• REQUIRED ACTION: The lines to copy from the listing below are those that contain the string "unremarkable".

(RECORDS FOR PROCESSING Opens)

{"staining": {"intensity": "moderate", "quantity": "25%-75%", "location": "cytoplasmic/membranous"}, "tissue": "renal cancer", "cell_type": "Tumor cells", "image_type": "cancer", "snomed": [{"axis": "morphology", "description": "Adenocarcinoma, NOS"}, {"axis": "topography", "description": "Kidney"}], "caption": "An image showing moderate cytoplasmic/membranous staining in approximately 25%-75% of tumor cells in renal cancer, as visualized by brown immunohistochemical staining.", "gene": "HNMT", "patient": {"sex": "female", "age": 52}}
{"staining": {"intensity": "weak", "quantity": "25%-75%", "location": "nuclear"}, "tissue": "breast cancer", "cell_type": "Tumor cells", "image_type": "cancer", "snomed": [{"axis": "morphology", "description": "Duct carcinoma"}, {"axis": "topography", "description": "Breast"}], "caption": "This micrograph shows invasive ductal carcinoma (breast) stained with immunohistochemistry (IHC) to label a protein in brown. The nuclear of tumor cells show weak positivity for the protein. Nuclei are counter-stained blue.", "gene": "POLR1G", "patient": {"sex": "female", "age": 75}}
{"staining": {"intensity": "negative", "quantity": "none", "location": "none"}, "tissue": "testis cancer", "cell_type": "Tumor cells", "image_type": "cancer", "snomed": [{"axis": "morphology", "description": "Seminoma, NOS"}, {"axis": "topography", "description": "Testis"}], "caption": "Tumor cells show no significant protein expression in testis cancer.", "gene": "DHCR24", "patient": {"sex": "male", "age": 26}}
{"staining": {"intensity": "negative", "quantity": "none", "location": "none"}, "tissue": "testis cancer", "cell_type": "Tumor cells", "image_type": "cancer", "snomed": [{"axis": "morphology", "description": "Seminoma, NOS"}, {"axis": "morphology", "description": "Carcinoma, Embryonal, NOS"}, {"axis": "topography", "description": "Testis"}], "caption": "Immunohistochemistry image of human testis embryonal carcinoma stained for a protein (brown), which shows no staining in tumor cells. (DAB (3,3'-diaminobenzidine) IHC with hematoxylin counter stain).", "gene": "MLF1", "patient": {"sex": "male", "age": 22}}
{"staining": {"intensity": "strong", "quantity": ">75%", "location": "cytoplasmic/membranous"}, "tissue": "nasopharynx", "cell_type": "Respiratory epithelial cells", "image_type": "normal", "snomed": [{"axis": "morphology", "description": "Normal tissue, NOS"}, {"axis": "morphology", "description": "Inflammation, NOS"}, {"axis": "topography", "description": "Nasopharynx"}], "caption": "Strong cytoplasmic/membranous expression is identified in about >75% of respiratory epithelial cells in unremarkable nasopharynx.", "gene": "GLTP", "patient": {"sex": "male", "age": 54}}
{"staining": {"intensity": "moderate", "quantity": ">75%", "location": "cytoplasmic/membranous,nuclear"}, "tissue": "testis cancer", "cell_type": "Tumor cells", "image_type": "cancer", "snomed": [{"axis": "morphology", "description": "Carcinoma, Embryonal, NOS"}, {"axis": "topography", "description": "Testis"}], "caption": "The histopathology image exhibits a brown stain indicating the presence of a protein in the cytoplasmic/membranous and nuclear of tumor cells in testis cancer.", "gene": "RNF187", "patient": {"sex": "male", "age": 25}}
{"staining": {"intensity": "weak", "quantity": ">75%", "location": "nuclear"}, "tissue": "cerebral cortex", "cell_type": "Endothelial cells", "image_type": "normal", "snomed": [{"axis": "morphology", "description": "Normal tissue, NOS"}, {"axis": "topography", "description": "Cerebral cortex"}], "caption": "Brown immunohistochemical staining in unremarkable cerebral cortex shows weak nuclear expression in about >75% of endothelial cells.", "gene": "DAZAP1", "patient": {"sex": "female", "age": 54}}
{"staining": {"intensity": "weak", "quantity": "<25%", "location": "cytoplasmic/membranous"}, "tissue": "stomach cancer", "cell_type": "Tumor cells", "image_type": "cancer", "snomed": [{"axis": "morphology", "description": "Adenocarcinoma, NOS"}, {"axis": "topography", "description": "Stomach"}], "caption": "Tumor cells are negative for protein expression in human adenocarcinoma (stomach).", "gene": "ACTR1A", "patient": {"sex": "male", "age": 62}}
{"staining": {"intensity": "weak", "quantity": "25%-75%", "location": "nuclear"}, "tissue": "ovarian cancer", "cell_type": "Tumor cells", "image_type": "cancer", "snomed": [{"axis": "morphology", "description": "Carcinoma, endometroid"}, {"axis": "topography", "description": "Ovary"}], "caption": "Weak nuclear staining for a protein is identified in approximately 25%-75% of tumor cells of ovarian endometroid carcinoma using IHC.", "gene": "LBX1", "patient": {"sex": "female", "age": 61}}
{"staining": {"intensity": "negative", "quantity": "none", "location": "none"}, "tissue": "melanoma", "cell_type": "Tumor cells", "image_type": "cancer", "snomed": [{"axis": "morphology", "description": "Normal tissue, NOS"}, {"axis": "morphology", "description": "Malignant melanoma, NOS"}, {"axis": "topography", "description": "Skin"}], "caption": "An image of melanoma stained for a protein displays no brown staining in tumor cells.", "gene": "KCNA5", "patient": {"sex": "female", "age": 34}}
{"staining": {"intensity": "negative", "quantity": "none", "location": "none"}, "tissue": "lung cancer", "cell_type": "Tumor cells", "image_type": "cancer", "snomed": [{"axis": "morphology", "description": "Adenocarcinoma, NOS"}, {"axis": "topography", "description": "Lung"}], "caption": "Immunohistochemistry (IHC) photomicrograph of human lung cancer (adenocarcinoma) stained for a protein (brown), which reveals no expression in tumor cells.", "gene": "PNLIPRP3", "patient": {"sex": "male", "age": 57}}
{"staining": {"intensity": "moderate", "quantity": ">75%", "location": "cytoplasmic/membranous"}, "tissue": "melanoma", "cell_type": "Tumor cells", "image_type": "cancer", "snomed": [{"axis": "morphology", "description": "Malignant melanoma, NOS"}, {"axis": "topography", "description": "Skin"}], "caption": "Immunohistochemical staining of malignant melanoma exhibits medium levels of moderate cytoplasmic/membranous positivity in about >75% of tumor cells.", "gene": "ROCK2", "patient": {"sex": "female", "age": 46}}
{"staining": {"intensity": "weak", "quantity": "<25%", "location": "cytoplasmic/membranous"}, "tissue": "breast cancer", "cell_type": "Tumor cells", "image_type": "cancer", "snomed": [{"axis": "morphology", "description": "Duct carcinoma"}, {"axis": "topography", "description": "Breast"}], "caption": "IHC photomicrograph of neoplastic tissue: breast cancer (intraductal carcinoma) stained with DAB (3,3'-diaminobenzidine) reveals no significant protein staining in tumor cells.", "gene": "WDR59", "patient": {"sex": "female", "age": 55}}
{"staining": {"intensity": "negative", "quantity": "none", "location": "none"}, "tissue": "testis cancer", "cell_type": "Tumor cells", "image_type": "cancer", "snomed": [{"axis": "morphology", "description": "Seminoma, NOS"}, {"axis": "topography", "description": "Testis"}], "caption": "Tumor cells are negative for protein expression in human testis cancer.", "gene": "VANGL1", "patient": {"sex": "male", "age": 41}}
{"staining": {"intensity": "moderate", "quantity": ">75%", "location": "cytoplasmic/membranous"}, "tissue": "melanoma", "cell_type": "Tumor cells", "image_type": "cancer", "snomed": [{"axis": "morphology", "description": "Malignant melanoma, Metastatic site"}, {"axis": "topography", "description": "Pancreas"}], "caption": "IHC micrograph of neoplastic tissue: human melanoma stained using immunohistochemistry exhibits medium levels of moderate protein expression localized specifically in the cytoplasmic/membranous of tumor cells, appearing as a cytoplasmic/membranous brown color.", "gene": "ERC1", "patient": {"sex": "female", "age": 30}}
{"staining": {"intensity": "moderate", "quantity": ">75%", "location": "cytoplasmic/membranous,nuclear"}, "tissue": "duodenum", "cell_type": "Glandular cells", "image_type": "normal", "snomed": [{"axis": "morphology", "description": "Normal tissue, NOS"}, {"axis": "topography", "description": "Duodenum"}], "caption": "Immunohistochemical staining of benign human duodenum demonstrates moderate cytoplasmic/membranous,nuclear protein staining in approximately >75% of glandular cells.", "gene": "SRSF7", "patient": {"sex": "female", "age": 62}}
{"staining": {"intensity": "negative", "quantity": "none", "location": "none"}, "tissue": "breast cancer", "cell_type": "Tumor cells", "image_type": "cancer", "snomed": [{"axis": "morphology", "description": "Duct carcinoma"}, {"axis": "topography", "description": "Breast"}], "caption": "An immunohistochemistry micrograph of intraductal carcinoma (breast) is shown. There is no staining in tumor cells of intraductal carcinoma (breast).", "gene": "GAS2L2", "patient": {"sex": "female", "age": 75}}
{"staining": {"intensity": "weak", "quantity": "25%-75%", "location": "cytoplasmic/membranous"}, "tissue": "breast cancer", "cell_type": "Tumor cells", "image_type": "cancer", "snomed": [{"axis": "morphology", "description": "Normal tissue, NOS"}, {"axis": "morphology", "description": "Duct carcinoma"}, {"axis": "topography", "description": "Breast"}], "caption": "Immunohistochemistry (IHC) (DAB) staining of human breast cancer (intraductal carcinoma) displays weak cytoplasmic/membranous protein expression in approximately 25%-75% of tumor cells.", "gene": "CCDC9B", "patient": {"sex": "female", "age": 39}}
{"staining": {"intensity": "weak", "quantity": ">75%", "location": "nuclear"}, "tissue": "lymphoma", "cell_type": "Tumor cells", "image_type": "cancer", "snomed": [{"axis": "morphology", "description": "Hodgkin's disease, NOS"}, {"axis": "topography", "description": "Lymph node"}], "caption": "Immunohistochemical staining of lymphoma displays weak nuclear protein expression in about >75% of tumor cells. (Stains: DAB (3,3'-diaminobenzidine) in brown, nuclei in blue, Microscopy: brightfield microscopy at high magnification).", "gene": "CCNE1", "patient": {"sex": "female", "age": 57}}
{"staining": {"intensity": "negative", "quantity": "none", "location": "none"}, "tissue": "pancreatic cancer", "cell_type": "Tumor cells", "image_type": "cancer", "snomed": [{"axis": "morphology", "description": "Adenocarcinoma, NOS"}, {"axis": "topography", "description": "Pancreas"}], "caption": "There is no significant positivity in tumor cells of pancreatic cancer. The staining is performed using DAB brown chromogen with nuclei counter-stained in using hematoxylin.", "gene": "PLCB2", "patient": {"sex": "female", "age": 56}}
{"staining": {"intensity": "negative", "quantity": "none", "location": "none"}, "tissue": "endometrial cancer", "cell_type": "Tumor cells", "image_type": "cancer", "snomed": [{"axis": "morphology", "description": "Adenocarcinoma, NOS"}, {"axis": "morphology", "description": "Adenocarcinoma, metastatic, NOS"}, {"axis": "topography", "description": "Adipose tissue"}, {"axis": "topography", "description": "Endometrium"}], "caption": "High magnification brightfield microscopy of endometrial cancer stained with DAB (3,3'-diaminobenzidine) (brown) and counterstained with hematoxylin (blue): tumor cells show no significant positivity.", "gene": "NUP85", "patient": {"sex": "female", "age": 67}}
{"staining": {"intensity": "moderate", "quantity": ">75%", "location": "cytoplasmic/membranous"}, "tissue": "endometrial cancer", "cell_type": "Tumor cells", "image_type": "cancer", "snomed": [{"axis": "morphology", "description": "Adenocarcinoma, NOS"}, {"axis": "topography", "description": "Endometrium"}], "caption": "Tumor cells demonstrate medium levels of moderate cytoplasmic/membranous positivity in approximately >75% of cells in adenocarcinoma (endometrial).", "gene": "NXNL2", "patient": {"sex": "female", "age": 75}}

(RECORDS FOR PROCESSING Closes)

• COMPLETED TASK:
{"staining": {"intensity": "strong", "quantity": ">75%", "location": "cytoplasmic/membranous"}, "tissue": "nasopharynx", "cell_type": "Respiratory epithelial cells", "image_type": "normal", "snomed": [{"axis": "morphology", "description": "Normal tissue, NOS"}, {"axis": "morphology", "description": "Inflammation, NOS"}, {"axis": "topography", "description": "Nasopharynx"}], "caption": "Strong cytoplasmic/membranous expression is identified in about >75% of respiratory epithelial cells in unremarkable nasopharynx.", "gene": "GLTP", "patient": {"sex": "male", "age": 54}}
{"staining": {"intensity": "weak", "quantity": ">75%", "location": "nuclear"}, "tissue": "cerebral cortex", "cell_type": "Endothelial cells", "image_type": "normal", "snomed": [{"axis": "morphology", "description": "Normal tissue, NOS"}, {"axis": "topography", "description": "Cerebral cortex"}], "caption": "Brown immunohistochemical staining in unremarkable cerebral cortex shows weak nuclear expression in about >75% of endothelial cells.", "gene": "DAZAP1", "patient": {"sex": "female", "age": 54}}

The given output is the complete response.